Question

Water is pumped from a depth of 10 m and delivered through a pipe of cross section \[{10^{ - 2}}{{\rm{m}}^2}\]. If it delivered through a volume of \[{10^{ - 1}}{{\rm{m}}^3}\] per second the power required will be:
(A) 10 kW
(B) 9.8 kW
(C) 15 kW
(D) 4.9 kW

Answer 1

Hint: In the given question, we can consider the water in the reservoir is at zero potential. When the water is pumped up from that depth, it attains some amount of potential energy. The amount of potential gained by the water is the amount of energy that needs to be supplied externally.

Complete step by step answer:
Given;
The water is pumped from a depth of h = 10 m.
The cross-section of the pipe, \[A = {10^{ - 2}}{{\rm{m}}^2}\].
Rate of transfer of water, \[r = {10^{ - 1}}{{\rm{m}}^3}\].
The potential energy obtained by the water when it is raised from that depth is;
\[\begin{array}{c}
P.E. = mgh\\
= m \times 9.8 \times 10\\
= \left( {98 \times m} \right){\rm{ J}}
\end{array}\]
Also, the volume of water pumped up in time, t, is given as:
  \[\begin{array}{l}
V = r \times t\\
V = {10^{ - 1}} \times t\;{{\rm{m}}^3}
\end{array}\]
So, the mass of the water pumped up is given by,h
\[\begin{array}{l}
m = \rho \times V\\
m = {10^3}{\rm{ kg}}{{\rm{m}}^{ - 3}} \times {10^{ - 1}} \times {\rm{t }}{{\rm{m}}^3}\\
m = 100 \times t{\rm{ kg}}
\end{array}\]
Now, power can be expressed as energy consumed per unit time. So, the power required to pump up the water is,
\[P = \dfrac{{P.E.}}{t}\]
On substituting the values in the above expression, we get,
\[\begin{array}{l}
P = \dfrac{{98 \times 100 \times t}}{t}\\
P = 9800{\rm{ J}}{{\rm{s}}^{ - 1}}\\
P = 9800{\rm{ W}}\\
P = {\rm{9}}{\rm{.8 kW}}
\end{array}\]
Therefore, the power required to pump up the water is 9.8 kW, and option (B) is correct.

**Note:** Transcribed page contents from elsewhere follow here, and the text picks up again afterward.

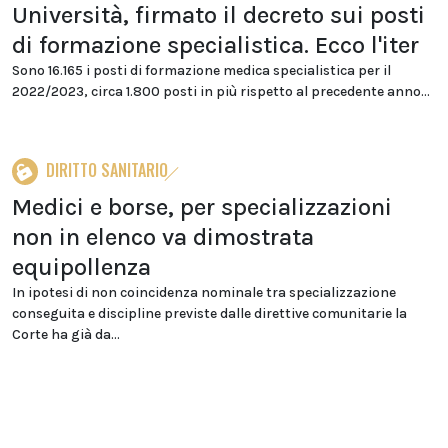
Università, firmato il decreto sui posti
di formazione specialistica. Ecco l'iter
Sono 16.165 i posti di formazione medica specialistica per il
2022/2023, circa 1.800 posti in più rispetto al precedente anno...
DIRITTO SANITARIO
Medici e borse, per specializzazioni
non in elenco va dimostrata
equipollenza
In ipotesi di non coincidenza nominale tra specializzazione
conseguita e discipline previste dalle direttive comunitarie la
Corte ha già da...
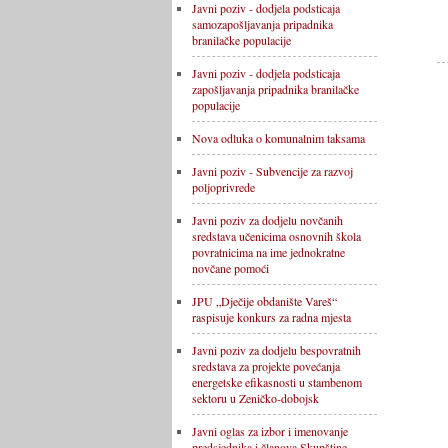
Javni poziv - dodjela podsticaja
samozapošljavanja pripadnika
branilačke populacije
Javni poziv - dodjela podsticaja
zapošljavanja pripadnika branilačke
populacije
Nova odluka o komunalnim taksama
Javni poziv - Subvencije za razvoj
poljoprivrede
Javni poziv za dodjelu novčanih
sredstava učenicima osnovnih škola
povratnicima na ime jednokratne
novčane pomoći
JPU „Dječije obdanište Vareš“
raspisuje konkurs za radna mjesta
Javni poziv za dodjelu bespovratnih
sredstava za projekte povećanja
energetske efikasnosti u stambenom
sektoru u Zeničko-dobojsk
Javni oglas za izbor i imenovanje
predsjednika i članova Skupštine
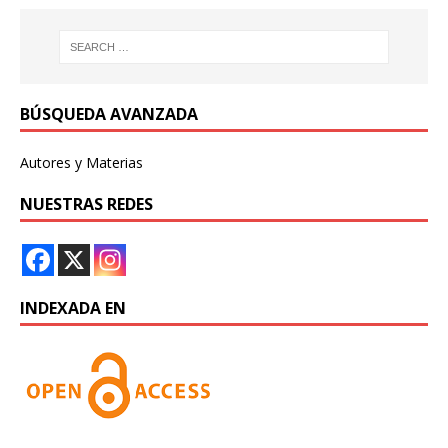
BÚSQUEDA AVANZADA
Autores y Materias
NUESTRAS REDES
INDEXADA EN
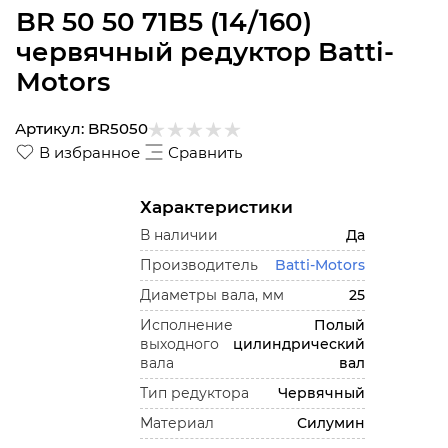
BR 50 50 71B5 (14/160)
червячный редуктор Batti-
Motors
Артикул:
BR5050
В избранное
Сравнить
Характеристики
В наличии
Да
Производитель
Batti-Motors
Диаметры вала, мм
25
Исполнение
Полый
выходного
цилиндрический
вала
вал
Тип редуктора
Червячный
Материал
Силумин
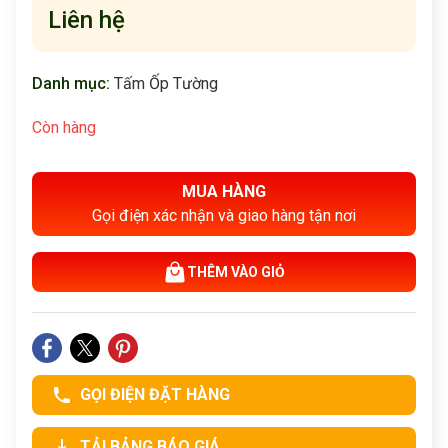
Liên hệ
Danh mục:
Tấm Ốp Tường
Còn hàng
MUA HÀNG
Gọi điện xác nhận và giao hàng tận nơi
THÊM VÀO GIỎ
GỌI ĐIỆN ĐẶT HÀNG
TẢI BẢNG BÁO GIÁ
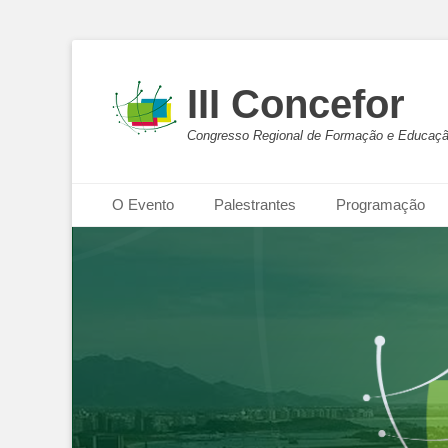
III Concefor
Congresso Regional de Formação e Educaçã
Menu principal
Pular
O Evento
Palestrantes
Programação
para
o
conteúdo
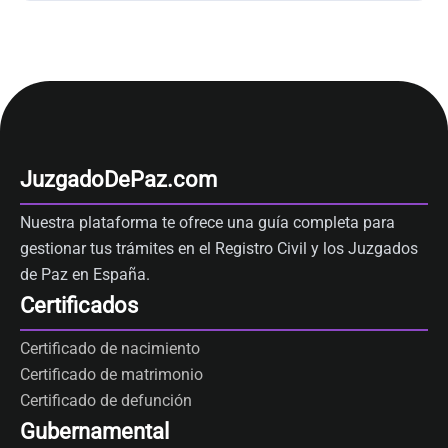
JuzgadoDePaz.com
Nuestra plataforma te ofrece una guía completa para
gestionar tus trámites en el Registro Civil y los Juzgados
de Paz en España.
Certificados
Certificado de nacimiento
Certificado de matrimonio
Certificado de defunción
Gubernamental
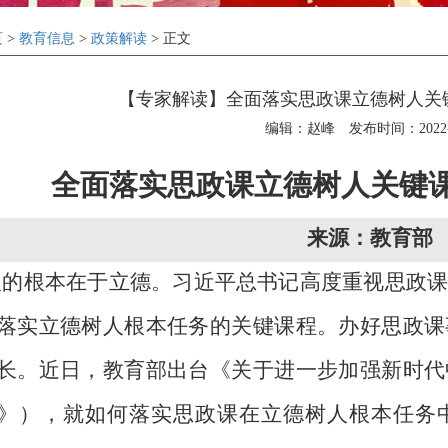
页
>
教育信息
>
政策解读
> 正文
【专家解读】全面落实思政课立德树人关
编辑：赵峰
发布时间：2022-1
全面落实思政课立德树人关键
来源：教育部
人的根本在于立德。习近平总书记高度重视思政
落实立德树人根本任务的关键课程。办好思政课
长。近日，教育部出台《关于进一步加强新时代
》），就如何落实思政课在立德树人根本任务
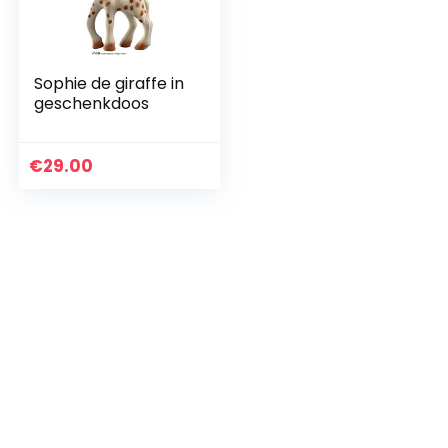
Sophie de giraffe in
geschenkdoos
€
29.00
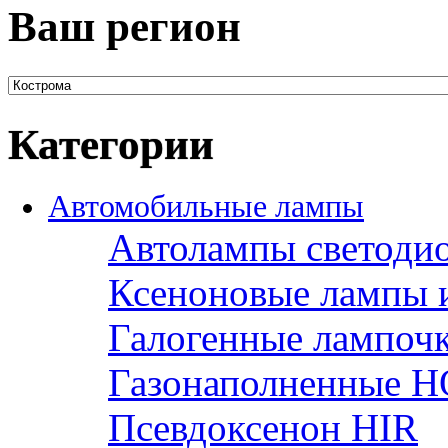
Ваш регион
Категории
Автомобильные лампы
Автолампы светоди
Ксеноновые лампы 
Галогенные лампоч
Газонаполненные H
Псевдоксенон HIR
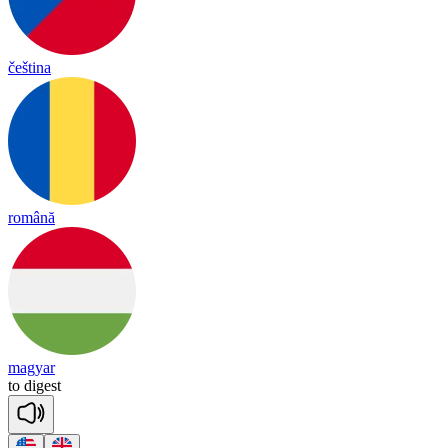
čeština
română
magyar
to
di
gest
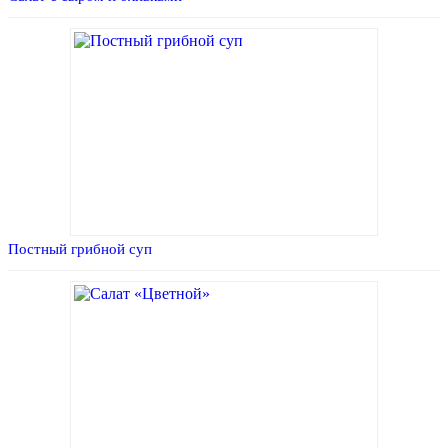
Постный грибной суп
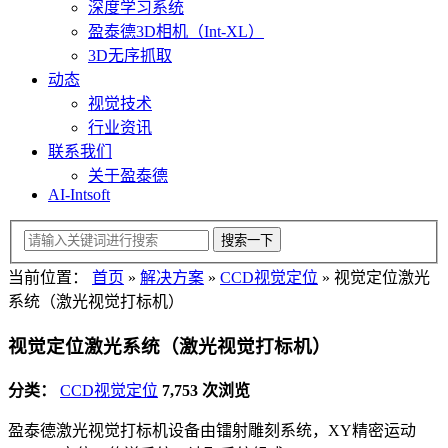
深度学习系统
盈泰德3D相机（Int-XL）
3D无序抓取
动态
视觉技术
行业资讯
联系我们
关于盈泰德
AI-Intsoft
当前位置：
首页
»
解决方案
»
CCD视觉定位
»
视觉定位激光
系统（激光视觉打标机）
视觉定位激光系统（激光视觉打标机）
分类：
CCD视觉定位
7,753 次浏览
盈泰德激光视觉打标机设备由镭射雕刻系统，XY精密运动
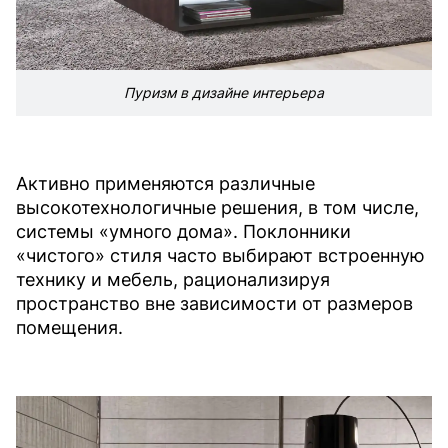
Пуризм в дизайне интерьера
Активно применяются различные
высокотехнологичные решения, в том числе,
системы «умного дома». Поклонники
«чистого» стиля часто выбирают встроенную
технику и мебель, рационализируя
пространство вне зависимости от размеров
помещения.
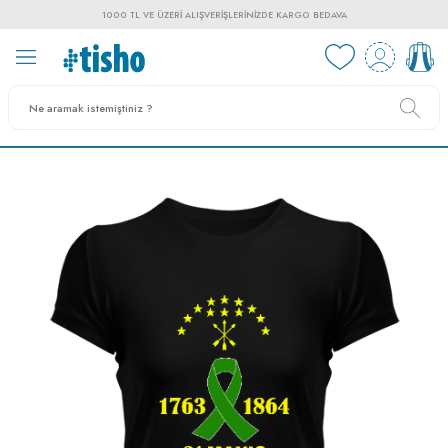
1000 TL VE ÜZERI ALIŞVERIŞLERINIZDE KARGO BEDAVA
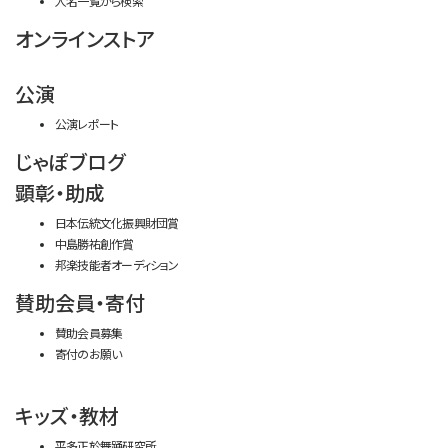
人名一覧から検索
オンラインストア
公演
公演レポート
じゃぽブログ
顕彰・助成
日本伝統文化振興財団賞
中島勝祐創作賞
邦楽技能者オーディション
賛助会員・寄付
賛助会員募集
寄付のお願い
キッズ・教材
平多正於舞踊研究所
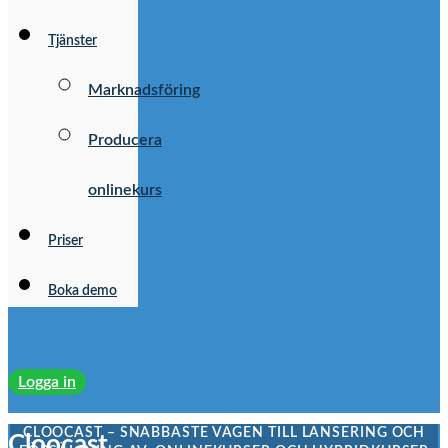
Tjänster
Marknadsföring
Producera
onlinekurs
Priser
Boka demo
Logga in
CLOOCAST – SNABBASTE VÄGEN TILL LANSERING OCH
Cloocast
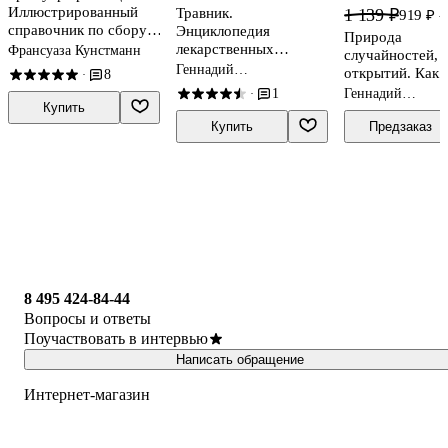
Иллюстрированный
Травник.
1 139 ₽
919 ₽
-
справочник по сбору,
Энциклопедия
Природа
заготовкам и
лекарственных
Франсуаза Кунстманн
случайностей, 
полезным свойствам
растений
Геннадий
открытий. Как 
8
·
дикорастущих
Непокойчицкий
влияют на нашу
1
Геннадий
·
растений
Купить
Непокойчицкий
Купить
Предзаказ
8 495 424-84-44
Вопросы и ответы
Поучаствовать в интервью
Написать обращение
Интернет-магазин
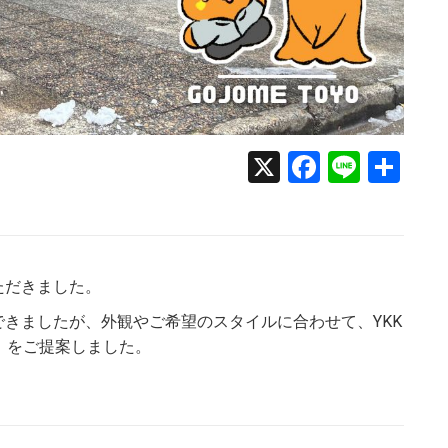
X
Faceboo
Line
共
有
ただきました。
きましたが、外観やご希望のスタイルに合わせて、YKK
o」をご提案しました。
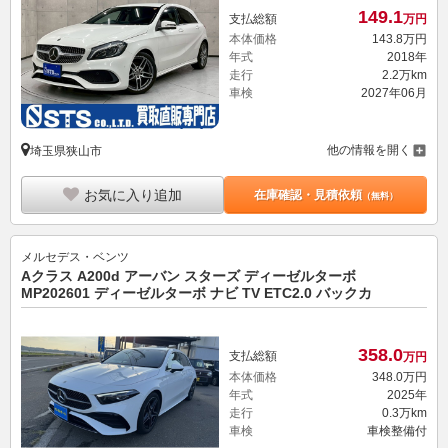
149.
1
支払総額
万円
本体価格
143.
8
万円
年式
2018年
走行
2.2万km
車検
2027年06月
他の情報を開く
埼玉県狭山市
お気に入り追加
在庫確認・見積依頼
（無料）
メルセデス・ベンツ
Aクラス A200d アーバン スターズ ディーゼルターボ
MP202601 ディーゼルターボ ナビ TV ETC2.0 バックカ
358.
0
支払総額
万円
本体価格
348.
0
万円
年式
2025年
走行
0.3万km
車検
車検整備付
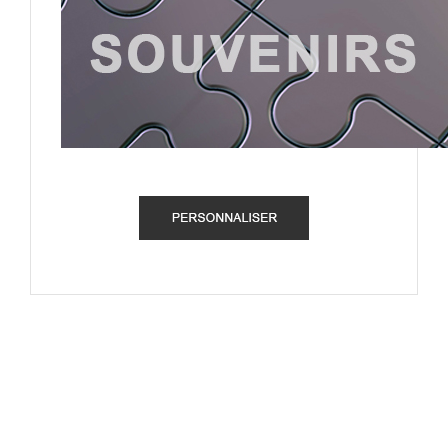
.
.
.
SUBSCRIBE TO OUR
NEWSLETTER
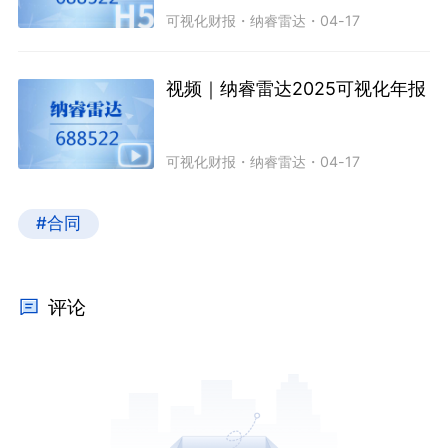
可视化财报
・
纳睿雷达
・
04-17
视频｜纳睿雷达2025可视化年报
可视化财报
・
纳睿雷达
・
04-17
#合同
评论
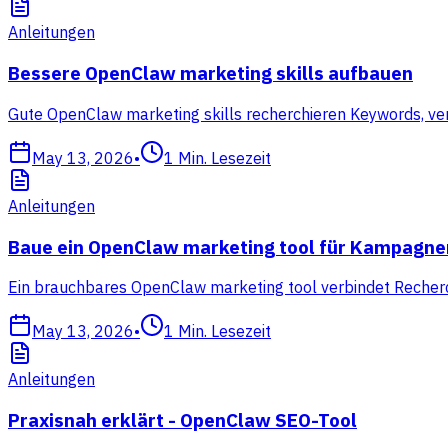
Anleitungen
Bessere OpenClaw marketing skills aufbauen
Gute OpenClaw marketing skills recherchieren Keywords, ve
May 13, 2026
•
1
Min. Lesezeit
Anleitungen
Baue ein OpenClaw marketing tool für Kampagne
Ein brauchbares OpenClaw marketing tool verbindet Recherc
May 13, 2026
•
1
Min. Lesezeit
Anleitungen
Praxisnah erklärt - OpenClaw SEO-Tool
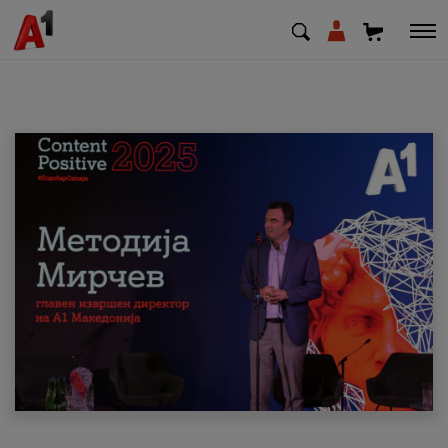
МК
EN
SQ
Приватни
Деловни
Поддршка
Надополни кредит
Плати сметка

Note: In this question, we can tell that the power required to deliver the water from the reservoir to the height is the potential energy gained by the volume of water pumped out of the pipe per second. The power delivered to pump up the water from the reservoir is manifested as the stored potential energy of the water collected at the height (h = 10 m). The process is not spontaneous, but the supply of external power makes it an externally driven process.